Based on documents lodged with the court, Saad Al-Bazzaz - dubbed the Rupert Murdoch of Iraq - was alleged to have received the money for the launch of his newspaper Azzaman, which is now the most widely read daily in Iraq. Mr Bazzaz also controls Iraq's first private satellite TV channel.  

The papers emerged during a libel action in which Mr Bazzaz, a former exile in London, was accused of running a sophisticated covert propaganda operation funded by Saudi Arabian intelligence.  

Mr Bazzaz's lawyers disputed the provenance of some of the documents.  

In the high court yesterday his lawyers accepted that   Azzaman had seriously libelled a wife of the emir of Qatar, Sheikha Mouza, in a number of untrue articles published in 2001. The paper and Mr Bazzaz agreed to pay £10,000 in damages and £500,000 in costs to her solicitors, Carter-Ruck.  

In the week of the Iraqi elections, the settlement will have repercussions in the Arab world about the independence of the new Iraqi media. Azzaman has built up a reputation for authoratitive reporting and robust comment.  

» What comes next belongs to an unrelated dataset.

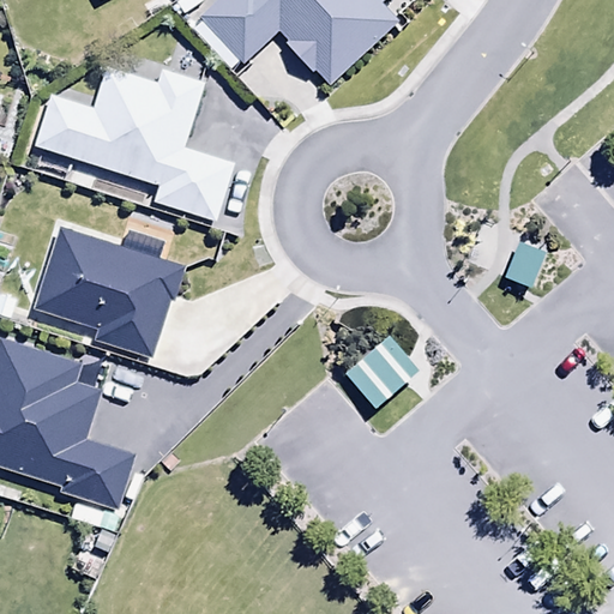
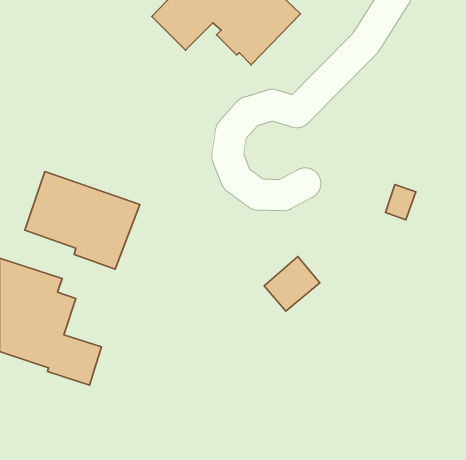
building: [35,66,235,221] -> none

Until he left Iraq in 1992 after disagreeing with Saddam Hussein's invasion of Kuwait, Mr Bazzaz headed up the regime's national news agency and the state TV and radio organisations. In the early 80s he was the head of the Iraq Cultural Centre in London and after settling in the capital he became a British citizen. In 1997 he set up Azzaman and after the fall of Saddam the operation moved to Baghdad.   

In public hearings and judgments in the high court last October, bank records were produced which showed transfers totalling £2.5m from Riyad Bank in Saudi Arabia to Azzaman's NatWest account in Ealing.  

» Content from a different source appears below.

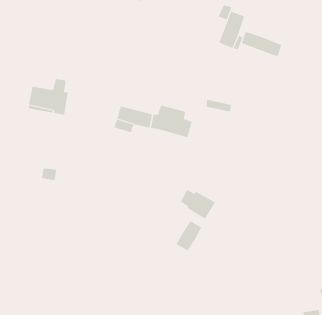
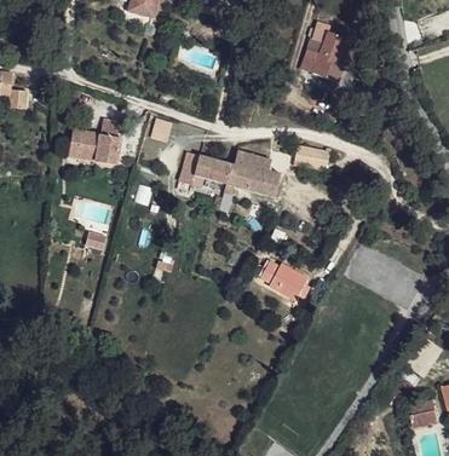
building: [241,31,282,57] -> none
building: [176,220,202,251] -> none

Other documents and letters, which Mr Bazzaz's lawyers say are of dubious provenance, suggest the money and political direction of the newspaper was covertly directed by senior officials in Saudi intelligence, which was then run by Prince Turki al-Faisal, the current ambassador in London.  

Lawyers for Mr Bazzaz argued that Azzaman was raising issues of importance and it was not possible to check everything in an undemocractic and secretive country such as Qatar.  

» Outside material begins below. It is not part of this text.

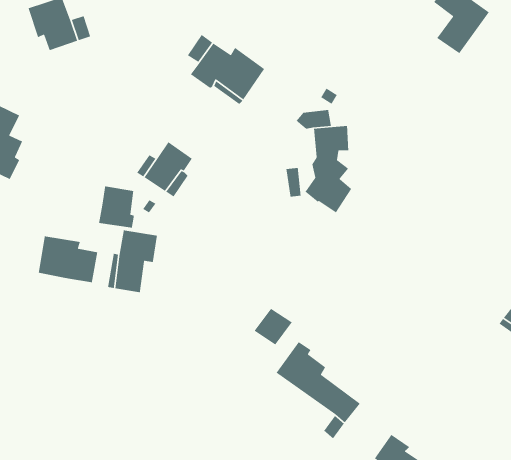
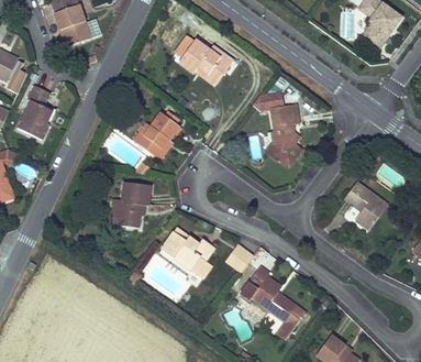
building: [98,185,135,229] -> none
building: none -> [343,182,386,230]
building: [38,236,98,283] -> none
building: none -> [159,227,213,270]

While accepting that the bank records were probably genuine, they said the question of who financed the paper and whether the Saudis had a covert hand in its journalism   were "peripheral" matters and a "pure irrelevance." They denied Azzaman had conducted a sustained or sinister campaign against Qatar.  

The judge, Mr Justice Eady, recognised that "running a propaganda campaign is, in general terms, perfectly lawful ... but it is a form of activity distinguishable in kind from independent and serious journalism". He said one of the documents, if proved true, would support the charge "that a propaganda campaign has been waged without regard to objective truth".  

Prince Turki said in a statement through a solicitor's firm: "None of the Kingdom of Saudi Arabia, the Saudi intelligence or any of the Saudi officials you mention have or have had anything to do with the newspaper Azzaman."  

Mr Bazzaz did not reply to emails sent to his personal and business addresses. His office in London did not answer calls.